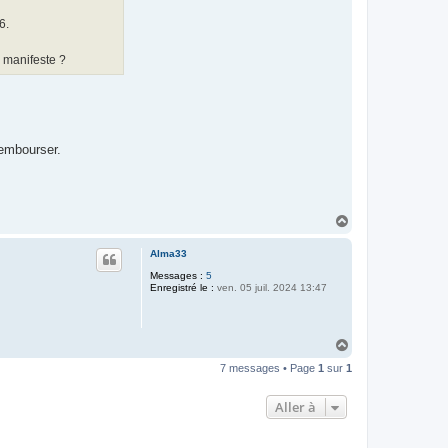
6.
e manifeste ?
rembourser.
H
a
u
Alma33
t
Messages :
5
Enregistré le :
ven. 05 juil. 2024 13:47
H
a
7 messages • Page
1
sur
1
u
t
Aller à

=== Task details ===
In your copy of the records above, include every line exactly but no pictures.

=== Output ===
6.
e manifeste ?
rembourser.
H
a
u
Alma33
t
Messages :
5
Enregistré le :
ven. 05 juil. 2024 13:47
H
a
7 messages • Page
1
sur
1
u
t
Aller à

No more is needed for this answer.